Qatar changes penal code to include ‘false news’ law - CPJ
Qatari Emir Tamim bin Hamad al-Thani amended Article 136 of the country’s penal code to make the publication or sharing of “false news” punishable by up to five years in prison or a 100,000 Qatari riyal fine (US$27,473), according to the Beirut-based Gulf Center for Human Rights. Details of the law, which the emir approved January 8, were made public in a January 19 PDF published on the Ministry of Justice’s website, as Committee to Protect Journalists reported.
“Instead of standing up for press freedom in the Gulf region, where the free flow of information is under threat, Qatari authorities have jumped on the ‘false news’ bandwagon,” CPJ Senior Middle East and North Africa Researcher Justin Shilad said. “Qatar should rescind this repressive law and focus instead on legislation that enshrines press freedom in line with its international human rights law commitments.”
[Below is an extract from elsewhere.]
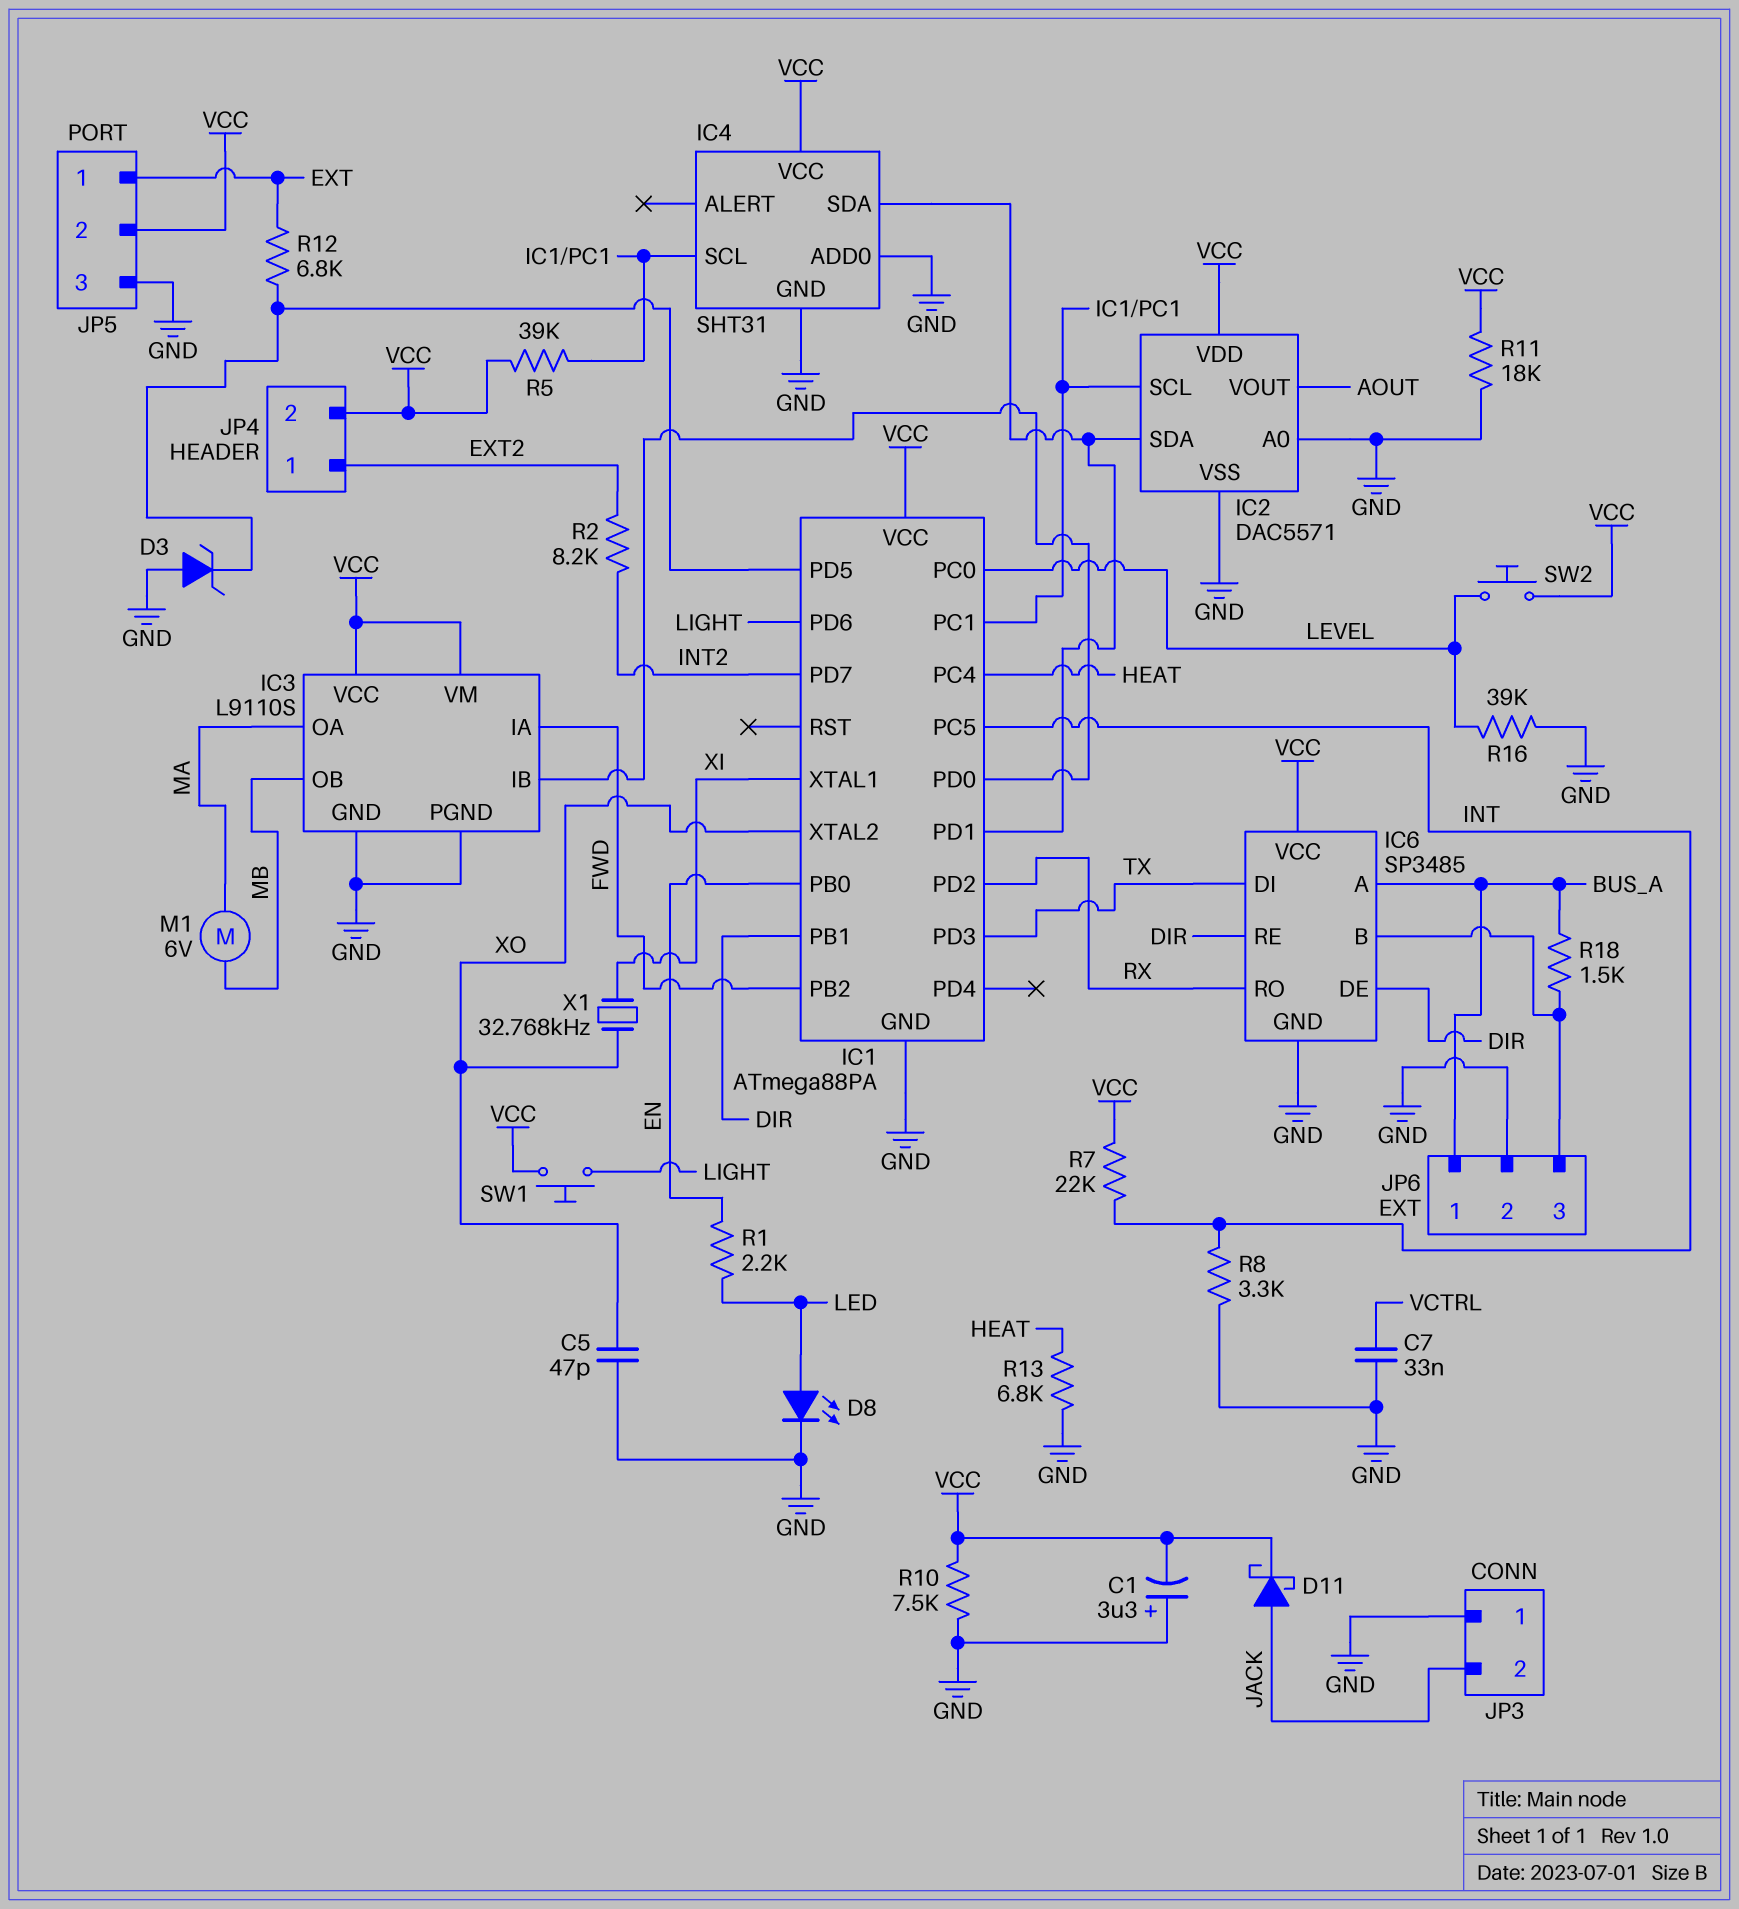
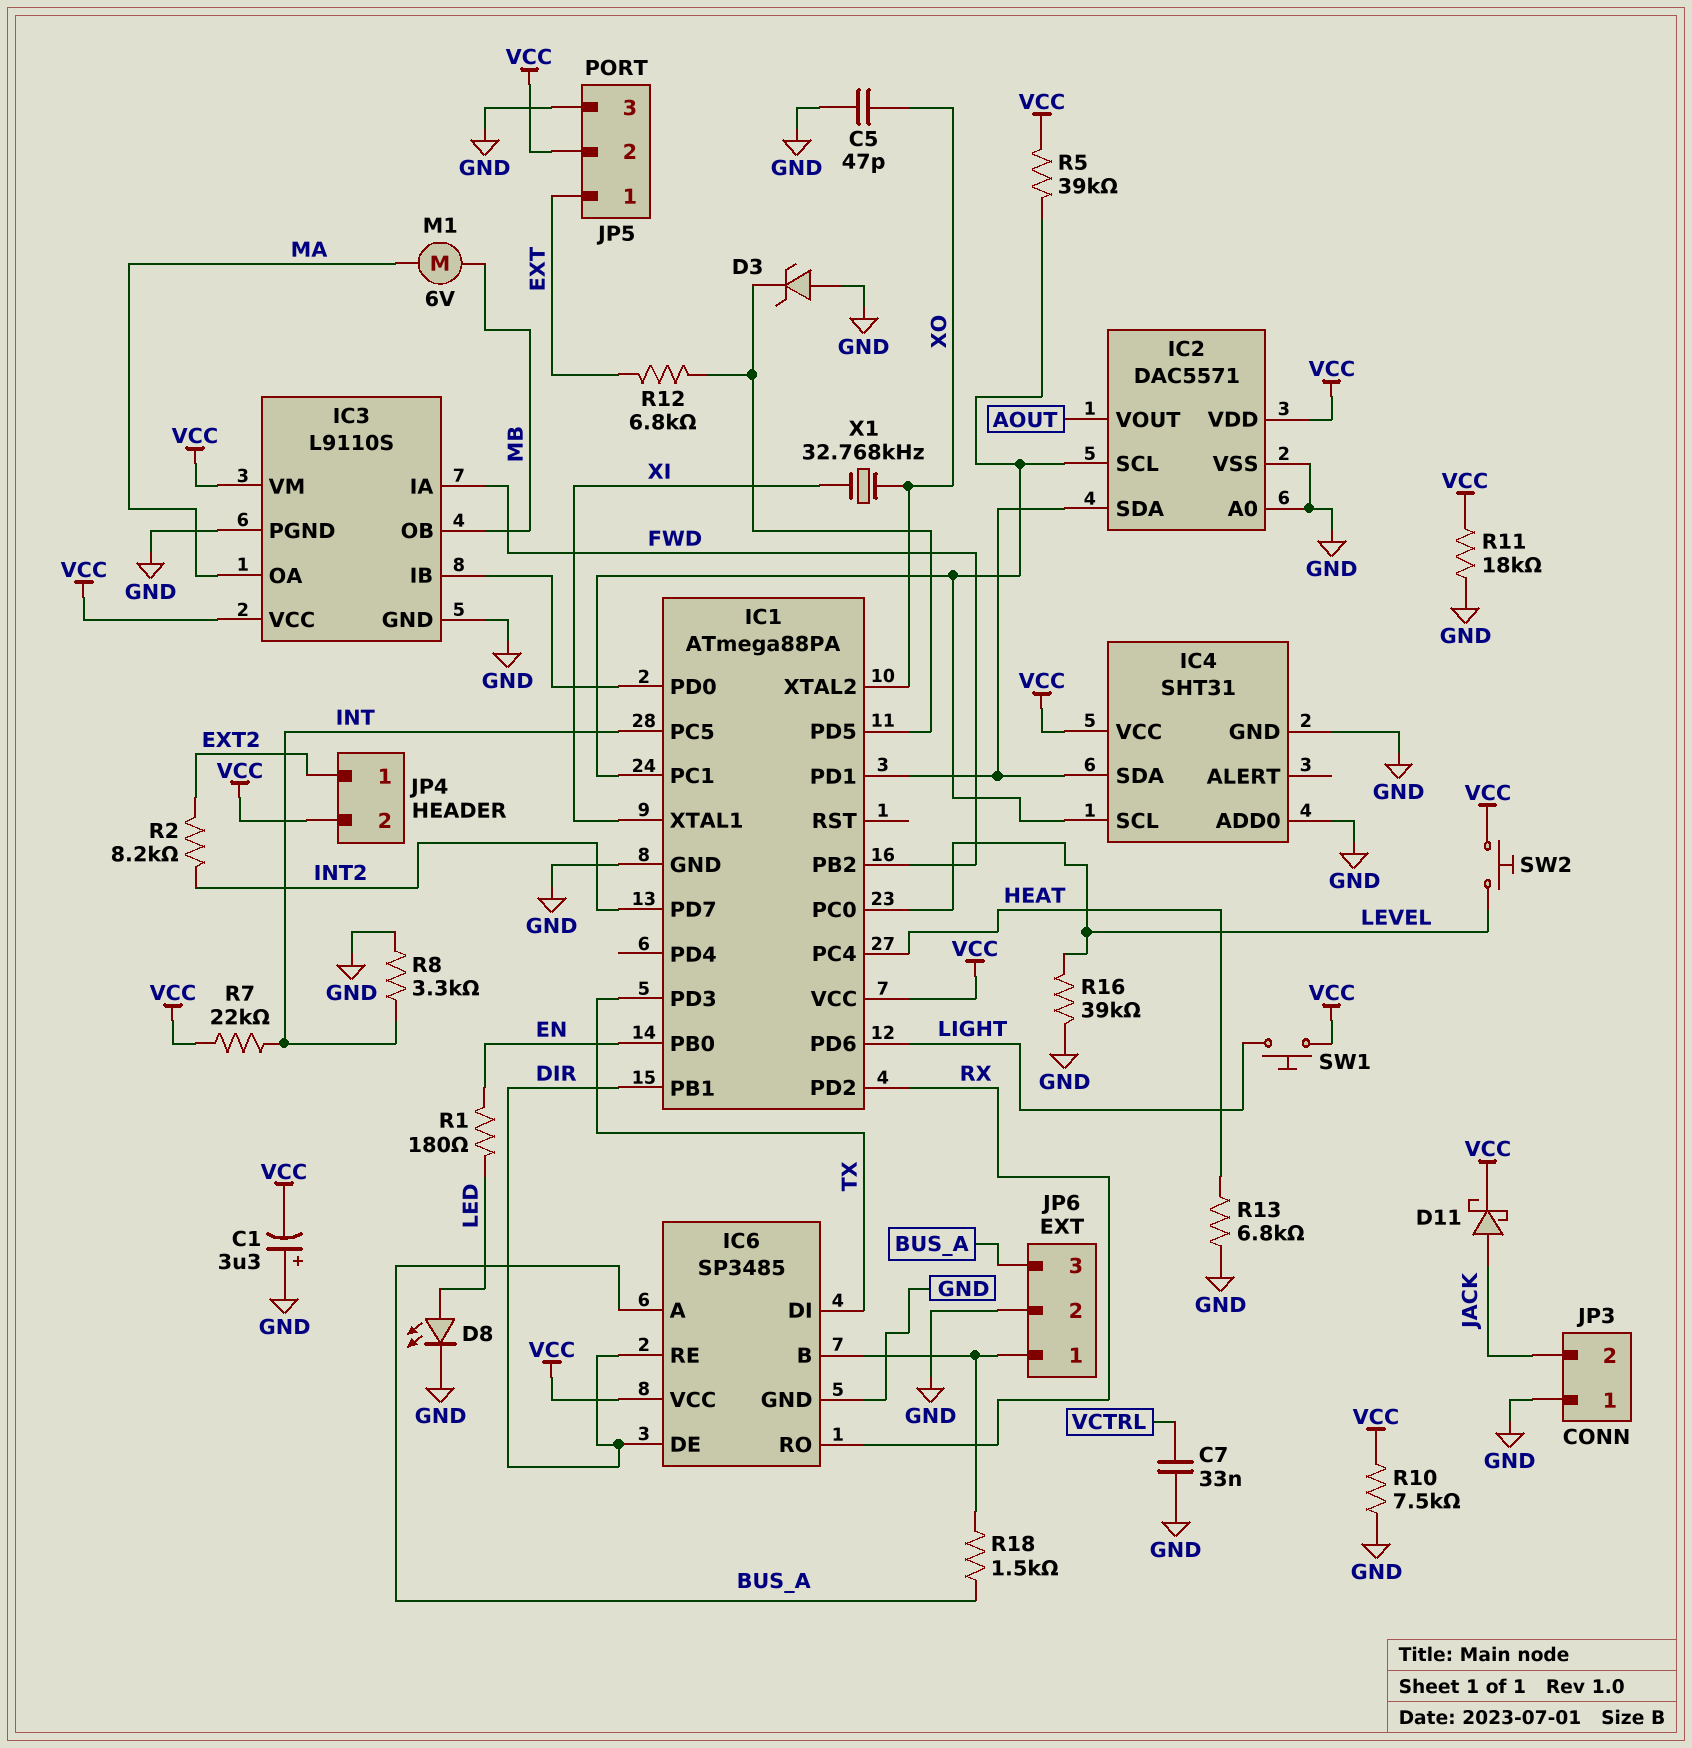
JP6 pin 1: BUS_A -> IC6/B
JP6 pin 3: IC6/B -> BUS_A
R1: 2.2k (EN, LED) -> 180 (EN, LED)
Qatar signed the International Covenant on Civil and Political Rights last year, which includes commitments to uphold freedom of expression, the state-run Qatari newspaper The Peninsula reported. The Gulf nation is embroiled in a diplomatic dispute with several countries in the region that have taken steps to censor anyone publishing comments deemed sympathetic to Qatar, CPJ has found.